Andrew

I had almost completed my tenure at HUB Cycling when I finally met Andrew Feltham, chair of the New Westminster HUB committee, and long-time volunteer.

It wasn't for lack of trying on either side, but a circumstance of the extraordinary lengths that advocates must sometimes take to be part of a movement — one with little in the way of structure or established precedent, one with very few rewards — and still have some semblance of a personal life.

Evenings and weekends to a volunteer advocate like Andrew means a little for the family, a little for himself, and then as much as he can squeeze out for cycling. The monthly meeting, some follow-up, a letter to Council or the Record....and not much else.

As a working family man, I understood, and so not seeing him on my terms or the organization's terms — mixer! picnic! optional extra meeting? — was the nature of the beast. Ultimately, Andrew and his New Westminster cohorts Marion, Fulton and others, were getting the job done.

I remember my first visit to New Westminster by bicycle, I went along Marine Way. That was my first encounter with the Queensborough Bridge, and I realized they had not put a single thought into cycling. So they had a nice bike lane all the way along Marine Way until you got to the Queensborough Bridge, and I thought I was lucky I survived that exchange.

Despite all the talk of Vancouver's influence, it doesn't have any bearing on Andrew's work or outlook ("I almost never go there — my world is Richmond and New Westminster — I go around it"), and yet his language and approach is decidedly big city. Mature, soft-spoken, unforgiving.

We always have a battle — road closed on a bikeway. And we're telling our kids to go to school on a bikeway. Really? Detour marked, but no accommodation. It's a big fight every time.
To me it's a cultural thing. Just for people people to recognize that cycling is a valid form of transportation, and accommodated.  
Yeah, we don't have millions of dollars to spend on cycling, I'm okay with that, I don't expect that.
Groundbreaking ceremony for pathway construction at Moody Park and Seventh Avenue in New Westminster, part of the completion of the crosstown greenway (early 2000s).

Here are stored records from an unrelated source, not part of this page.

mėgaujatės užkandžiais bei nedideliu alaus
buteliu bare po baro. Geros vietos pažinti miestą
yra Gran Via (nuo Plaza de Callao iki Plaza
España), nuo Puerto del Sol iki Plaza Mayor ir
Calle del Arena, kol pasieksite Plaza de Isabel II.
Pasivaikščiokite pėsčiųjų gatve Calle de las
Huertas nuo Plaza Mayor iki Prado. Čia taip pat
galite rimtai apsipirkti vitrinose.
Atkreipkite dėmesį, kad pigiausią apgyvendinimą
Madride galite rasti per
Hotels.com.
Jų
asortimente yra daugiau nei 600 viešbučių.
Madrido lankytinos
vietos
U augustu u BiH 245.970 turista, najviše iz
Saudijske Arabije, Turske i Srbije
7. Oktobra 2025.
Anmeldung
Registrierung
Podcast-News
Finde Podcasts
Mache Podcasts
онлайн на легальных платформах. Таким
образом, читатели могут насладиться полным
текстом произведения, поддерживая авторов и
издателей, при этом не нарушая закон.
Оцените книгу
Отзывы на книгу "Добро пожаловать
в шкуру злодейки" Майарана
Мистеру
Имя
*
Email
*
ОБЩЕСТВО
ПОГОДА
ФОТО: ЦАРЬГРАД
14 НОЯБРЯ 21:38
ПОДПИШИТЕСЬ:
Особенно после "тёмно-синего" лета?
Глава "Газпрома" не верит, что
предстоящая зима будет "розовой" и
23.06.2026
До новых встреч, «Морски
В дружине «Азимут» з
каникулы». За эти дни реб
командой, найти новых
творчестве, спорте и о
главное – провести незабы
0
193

Groundbreaking ceremony for pathway construction at Moody Park and Seventh Avenue in New Westminster, part of the completion of the crosstown greenway (early 2000s).

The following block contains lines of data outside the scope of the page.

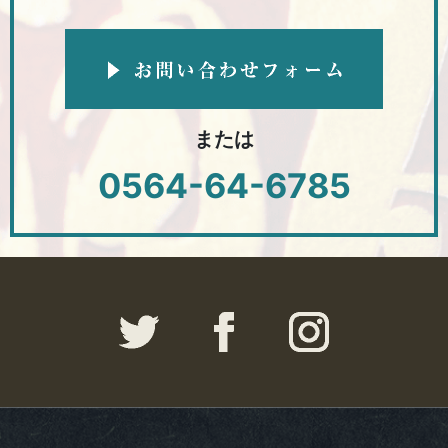
または
0564-64-6785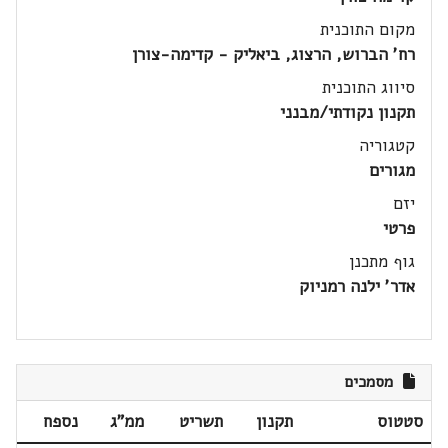
מקום התוכנית
רח' הברוש, הרצוג, ביאליק - קדימה-צורן
סיווג התוכנית
תקנון נקודתי/מבנני
קטגוריה
מגורים
יזם
פרטי
גוף מתכנן
אדר' ילנה רמניוק
מסמכים
סטטוס
תקנון
תשריט
ממ"ג
נספח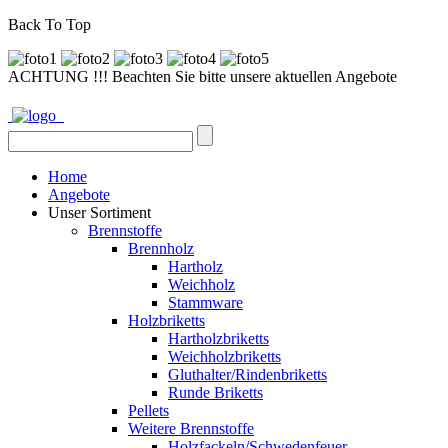
Back To Top
ACHTUNG !!! Beachten Sie bitte unsere aktuellen Angebote
Home
Angebote
Unser Sortiment
Brennstoffe
Brennholz
Hartholz
Weichholz
Stammware
Holzbriketts
Hartholzbriketts
Weichholzbriketts
Gluthalter/Rindenbriketts
Runde Briketts
Pellets
Weitere Brennstoffe
Holzfackeln/Schwedenfeuer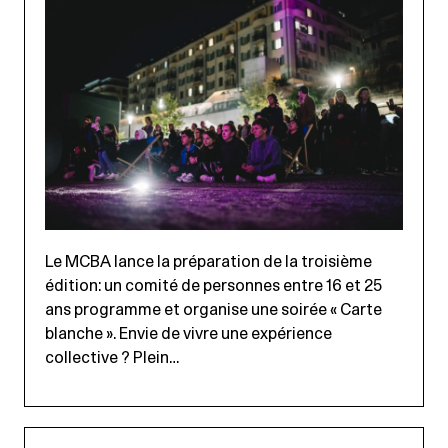
Le MCBA lance la préparation de la troisième
édition: un comité de personnes entre 16 et 25
ans programme et organise une soirée « Carte
blanche ». Envie de vivre une expérience
collective ? Plein…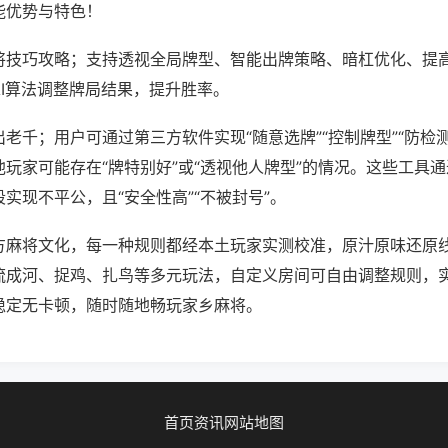
能优势与特色！
将技巧攻略；支持透视全局牌型、智能出牌策略、暗杠优化、提
AI算法调整牌局结果，提升胜率。
老千；用户可通过第三方软件实现“随意选牌”“控制牌型”“防检
玩家可能存在“牌特别好”或“透视他人牌型”的情况。这些工具
实现不平公，且“安全性高”“不被封号”。
方麻将文化，每一种规则都经本土玩家实测校准，原汁原味还原
流成河、捉鸡、扎鸟等多元玩法，自定义房间可自由调整规则，
稳定无卡顿，随时随地畅玩家乡麻将。
首页
资讯
网站地图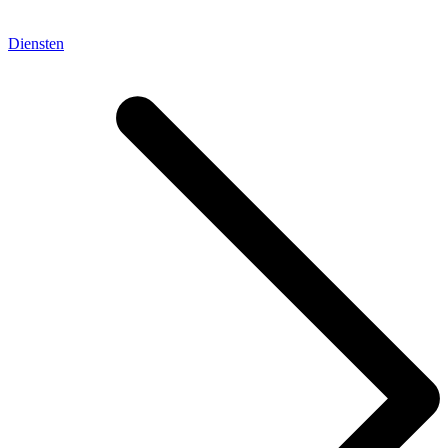
Diensten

But I do expect that when we do work on facilities that they support cycling as much as they support pedestrians, as much as they support motor vehicle users.

It's not unreasonable, and neither is Andrew. What's interesting is that, in Vancouver, tables are pounded and insults are flung, no matter which side you're on, and yet it's a city moving at light speed in terms of cycling infrastructure.

Compared to New Westminster, where the pace of change, while steady, has been slow...and yet, without any breakdown in civility.

People like Andrew keep at it — perhaps because they live in a city with more to gain from every improvement that is made, and thus more to lose if they should lose their head and become untrustworthy negotiators.

In Andrew's ideal world, in fact, someone like him wouldn't even be necessary.

We need to be writing letters to tell people to do their job. To me, that's a bit frustrating.
But I think the work needs to get done. People need to be told this is not acceptable. You're not doing your job.
I hate doing it, but until the culture changes, that's still a really important role. But we'd prefer we don't have to do that.